Exercise objective — Extract every line of text from the listing below without changing a word, leaving out the pictures.

Given data START

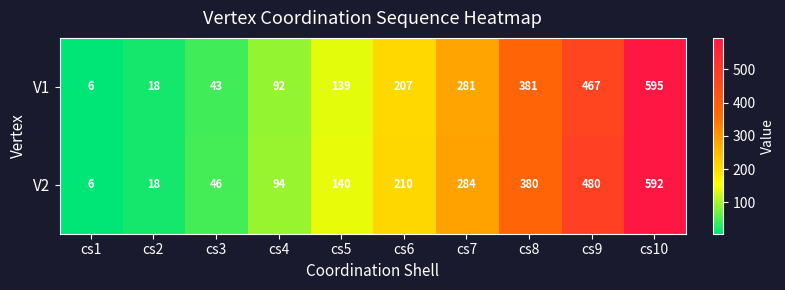

Rank the series by their average value, from lowest to highest.

V1, V2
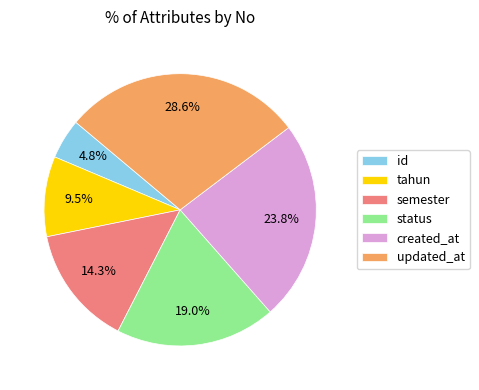

Rank the categories by value from highest to lowest.

updated_at, created_at, status, semester, tahun, id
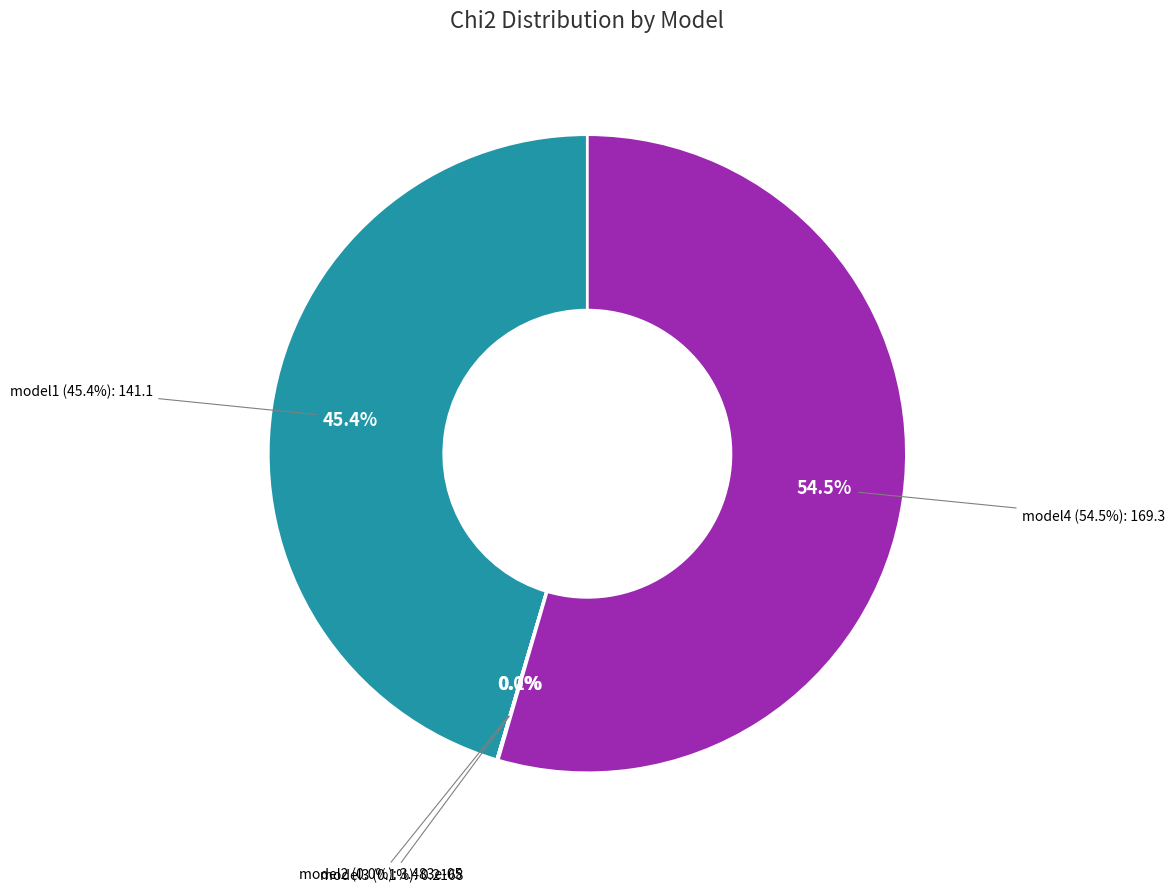

Does any single category account for the majority?

Yes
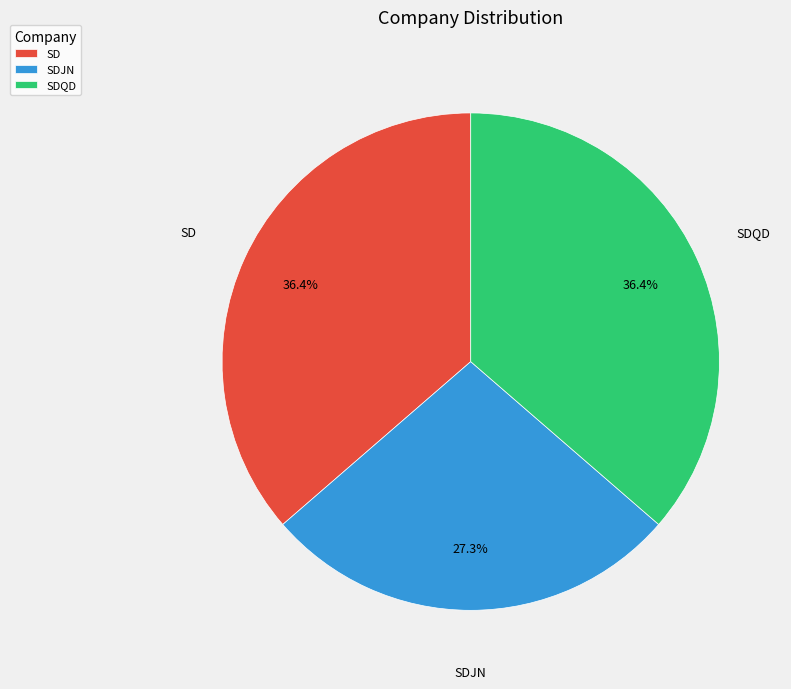

Count the number of slices in the pie.

3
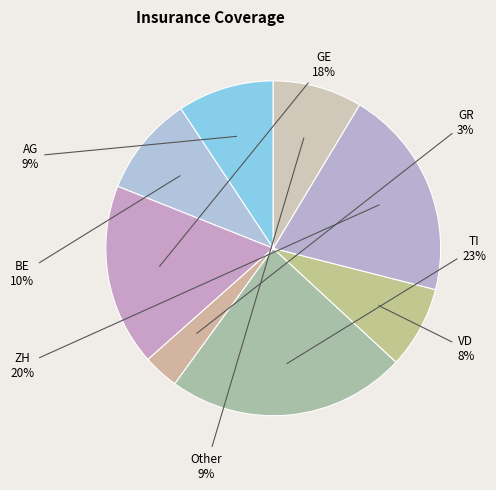

Is there any slice that represents more than half of the pie?

No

Given data END

Reply —
Rank the series by their average value, from lowest to highest.

V1, V2

Rank the categories by value from highest to lowest.

updated_at, created_at, status, semester, tahun, id

Does any single category account for the majority?

Yes

Count the number of slices in the pie.

3

Is there any slice that represents more than half of the pie?

No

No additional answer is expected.